The Real Hazards of E-Devices on Planes

Nick Bilton continues the good fight against the FAA’s silly rule preventing the use of electronic devices during take-offs and landings.

Dealing with the F.A.A. on this topic is like arguing with a stubborn teenager. The agency has no proof that electronic devices can harm a plane’s avionics, but it still perpetuates such claims, spreading irrational fear among millions of fliers.

A year ago, when I first asked Les Dorr, a spokesman for the F.A.A., why the rule existed, he said the agency was being cautious because there was no proof that device use was completely safe. He also said it was because passengers needed to pay attention during takeoff.
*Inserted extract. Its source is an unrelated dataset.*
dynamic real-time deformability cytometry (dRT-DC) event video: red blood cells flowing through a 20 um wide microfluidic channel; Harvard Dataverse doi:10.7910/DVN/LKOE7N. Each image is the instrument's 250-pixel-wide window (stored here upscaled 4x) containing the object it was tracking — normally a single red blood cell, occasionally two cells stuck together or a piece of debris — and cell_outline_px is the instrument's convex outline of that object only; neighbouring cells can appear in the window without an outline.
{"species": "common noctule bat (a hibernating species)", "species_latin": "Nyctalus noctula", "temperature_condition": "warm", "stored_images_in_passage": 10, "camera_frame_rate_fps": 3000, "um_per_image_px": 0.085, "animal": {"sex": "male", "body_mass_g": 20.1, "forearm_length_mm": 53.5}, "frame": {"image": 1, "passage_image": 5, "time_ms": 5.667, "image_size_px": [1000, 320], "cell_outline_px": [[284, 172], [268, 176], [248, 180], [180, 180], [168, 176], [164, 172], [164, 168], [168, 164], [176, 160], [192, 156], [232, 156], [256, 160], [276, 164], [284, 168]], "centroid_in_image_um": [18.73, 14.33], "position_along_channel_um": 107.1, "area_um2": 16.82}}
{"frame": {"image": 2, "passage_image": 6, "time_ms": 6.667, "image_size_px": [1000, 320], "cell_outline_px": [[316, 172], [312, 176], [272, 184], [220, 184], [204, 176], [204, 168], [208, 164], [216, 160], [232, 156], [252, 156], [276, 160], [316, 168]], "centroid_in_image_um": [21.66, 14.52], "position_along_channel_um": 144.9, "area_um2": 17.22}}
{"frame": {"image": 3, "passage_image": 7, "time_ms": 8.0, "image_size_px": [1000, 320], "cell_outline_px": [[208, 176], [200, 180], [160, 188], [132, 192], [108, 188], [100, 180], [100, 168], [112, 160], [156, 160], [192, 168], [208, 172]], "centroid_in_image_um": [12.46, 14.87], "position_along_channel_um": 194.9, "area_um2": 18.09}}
When I asked why I can read a printed book but not a digital one, the agency changed its reasoning. I was told by another F.A.A. representative that it was because an iPad or Kindle could put out enough electromagnetic emissions to disrupt the flight. Yet a few weeks later, the F.A.A. proudly announced that pilots could now use iPads in the cockpit instead of paper flight manuals.

The F.A.A. then told me that “two iPads are very different than 200.” But experts at EMT Labs, an independent testing facility in Mountain View, Calif., say there is no difference in radio output between two iPads and 200. “Electromagnetic energy doesn’t add up like that,” said Kevin Bothmann, the EMT Labs testing manager.